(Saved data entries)
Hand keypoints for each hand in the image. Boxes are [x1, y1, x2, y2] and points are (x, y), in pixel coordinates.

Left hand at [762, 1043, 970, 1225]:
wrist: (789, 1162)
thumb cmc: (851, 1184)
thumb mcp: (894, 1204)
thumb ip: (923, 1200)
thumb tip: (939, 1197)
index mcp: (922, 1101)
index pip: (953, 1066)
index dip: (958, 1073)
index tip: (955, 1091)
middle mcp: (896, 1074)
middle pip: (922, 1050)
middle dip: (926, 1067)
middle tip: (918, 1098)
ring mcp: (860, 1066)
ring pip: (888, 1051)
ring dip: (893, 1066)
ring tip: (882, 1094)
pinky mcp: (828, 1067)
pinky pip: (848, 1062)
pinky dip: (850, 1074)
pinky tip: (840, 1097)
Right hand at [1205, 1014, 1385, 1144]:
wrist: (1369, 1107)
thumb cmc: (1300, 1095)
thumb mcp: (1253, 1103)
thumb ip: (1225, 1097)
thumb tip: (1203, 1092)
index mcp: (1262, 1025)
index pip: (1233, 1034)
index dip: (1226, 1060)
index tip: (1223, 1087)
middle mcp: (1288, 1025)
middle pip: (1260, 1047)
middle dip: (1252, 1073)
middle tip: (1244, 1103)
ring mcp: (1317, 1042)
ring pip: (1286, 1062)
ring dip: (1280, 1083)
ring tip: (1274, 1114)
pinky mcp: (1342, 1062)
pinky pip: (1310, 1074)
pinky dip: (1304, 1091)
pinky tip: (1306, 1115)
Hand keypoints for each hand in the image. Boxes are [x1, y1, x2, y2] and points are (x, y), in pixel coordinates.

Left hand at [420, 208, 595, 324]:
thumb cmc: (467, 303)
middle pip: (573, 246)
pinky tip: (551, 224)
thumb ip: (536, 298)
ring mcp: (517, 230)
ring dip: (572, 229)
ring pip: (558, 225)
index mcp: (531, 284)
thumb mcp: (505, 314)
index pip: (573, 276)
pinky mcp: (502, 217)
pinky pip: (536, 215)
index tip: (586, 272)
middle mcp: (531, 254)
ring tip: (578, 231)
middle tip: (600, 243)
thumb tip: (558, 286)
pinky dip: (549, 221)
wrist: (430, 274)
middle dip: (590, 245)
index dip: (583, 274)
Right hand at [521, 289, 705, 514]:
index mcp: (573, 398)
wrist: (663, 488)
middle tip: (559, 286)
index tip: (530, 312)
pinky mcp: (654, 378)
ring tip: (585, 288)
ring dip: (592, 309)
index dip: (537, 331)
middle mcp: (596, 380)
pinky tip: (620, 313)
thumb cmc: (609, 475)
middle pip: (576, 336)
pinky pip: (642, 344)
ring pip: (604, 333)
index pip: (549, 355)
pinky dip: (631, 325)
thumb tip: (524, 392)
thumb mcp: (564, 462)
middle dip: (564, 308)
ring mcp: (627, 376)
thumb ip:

**Exercise**
Copy the records above exactly, please, but only from the first line through the line containing "index pip: (953, 1066)".

**Problem solution**
Hand keypoints for each hand in the image. Boxes are [x1, y1, x2, y2] and points are (x, y), in pixel coordinates.

Left hand at [762, 1043, 970, 1225]:
wrist: (789, 1162)
thumb cmc: (851, 1184)
thumb mcp: (894, 1204)
thumb ip: (923, 1200)
thumb tip: (939, 1197)
index mcp: (922, 1101)
index pip: (953, 1066)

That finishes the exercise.